Segundo a Petrobras, 10 entre os 17 sindicatos da categoria aprovaram o encerramento da greve em suas regiões, seguindo a recomendação do dia 13 da Federação Única dos Petroleiros (FUP) para terminar a paralisação. A decisão foi divulgada dois dias depois de a Petrobras apresentar uma nova proposta de Acordo Coletivo de Trabalho (ACT) aos petroleiros.

Na segunda-feira (16), o sindicato responsável pela Bacia de Campos, responsável atualmente pela produção de mais de 60% da produção brasileira de petróleo, afirmou que está entre os que decidiram manter a greve.

Produção em outubro

A Petrobras informou, também nesta terça-feira, que a sua produção média de petróleo e gás natural, no Brasil e no exterior, atingiu 2,76 milhões de barris de óleo equivalente por dia, o que representa um volume 1,6% acima do registrado em setembro.

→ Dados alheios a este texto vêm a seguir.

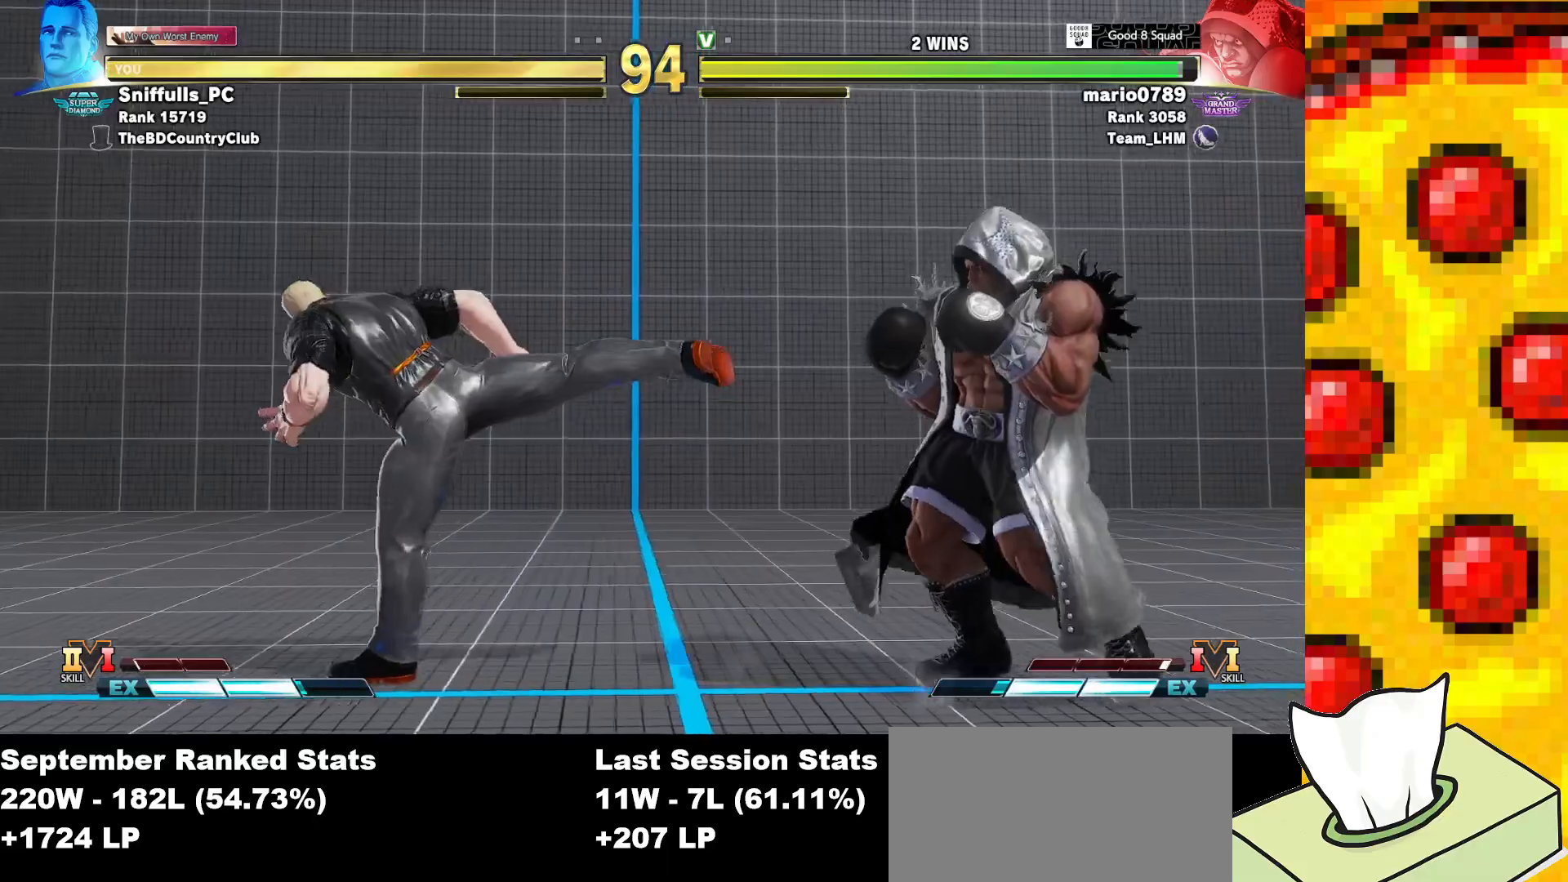
{"buttons": ["DPAD_LEFT"], "events": [[33, "R2", "up"], [483, "DPAD_DOWN", "up"]]}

Considerando apenas a produção de petróleo e gás natural no país, a média foi de 2,57 milhões de barris, um crescimento de 1,6% em relação a setembro. A produção de petróleo no Brasil foi de 2,1 milhões barris por dia, volume 2,1% maior do que o registrado em setembro.

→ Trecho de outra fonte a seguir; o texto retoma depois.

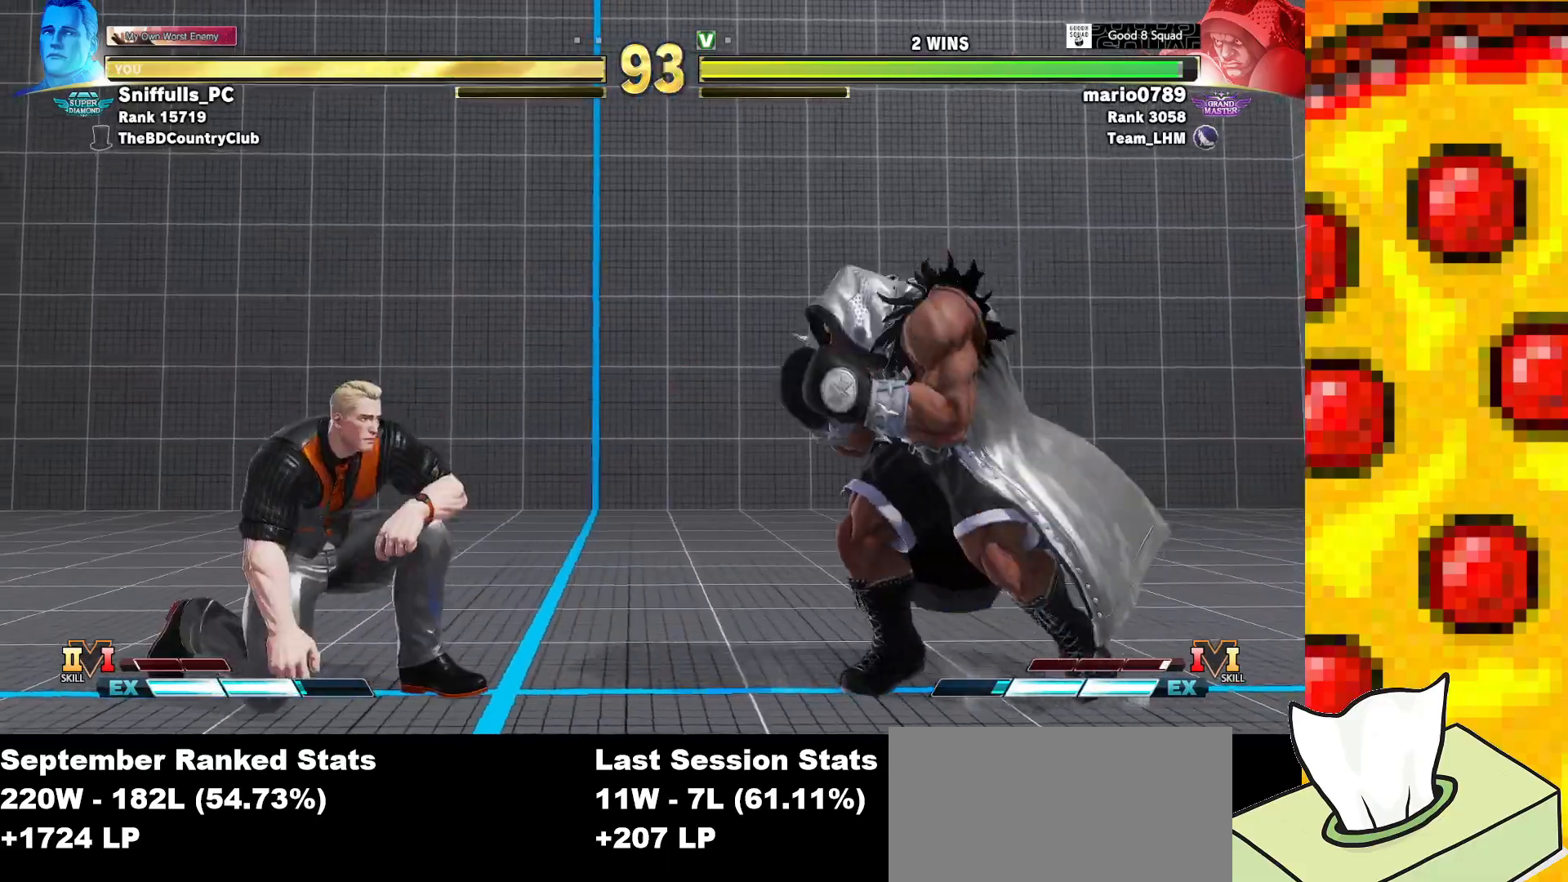
{"buttons": ["DPAD_LEFT"], "events": []}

“Este crescimento reflete a conclusão das paradas programadas para manutenção de grandes plataformas, realizadas em setembro”, justificou a empresa em nota.

A greve

A greve foi iniciada no dia 29 de outubro por cinco sindicatos que compõem a Federação Nacional dos Petroleiros (FNP). No dia 1º de novembro, uniram-se ao movimento os sindicatos filiados à Federação Única dos Petroleiros (FUP), incluindo o da Bacia de Campos.

A categoria pedia inicialmente reajuste salarial de 18%. No dia 11 de novembro, a Petrobras apresentou proposta de 9,53% nas tabelas salariais. Dois dias depois, a FUP recomendou o fim da greve.

A paralisação também protestava contra o plano de venda de ativos da estatal e buscava manter direitos dos trabalhadores, em meio às dificuldades financeiras da estatal.

Contrária ao plano de desinvestimentos na Petrobras, a FUP reivindicava interrupção do processo de terceirização em curso na empresa e a retomada dos investimentos no país.

“Respaldados pela greve, a FUP e os seus sindicatos buscaram junto à presidência da Petrobras o atendimento de outros pleitos considerados determinantes para a categoria. Nesta sexta-feira (13), a empresa formalizou em documento os pontos que foram discutidos com o presidente Aldemir Bendine”, informou a FUP em nota.

“As propostas elencadas na Pauta pelo Brasil para garantir a retomada dos investimentos e a preservação dos ativos da Petrobras serão analisadas em um grupo de trabalho técnico e paritário, formado por representantes da empresa e da FUP, que terá 60 dias para elaborar um relatório que será encaminhado à direção da companhia e ao governo federal.”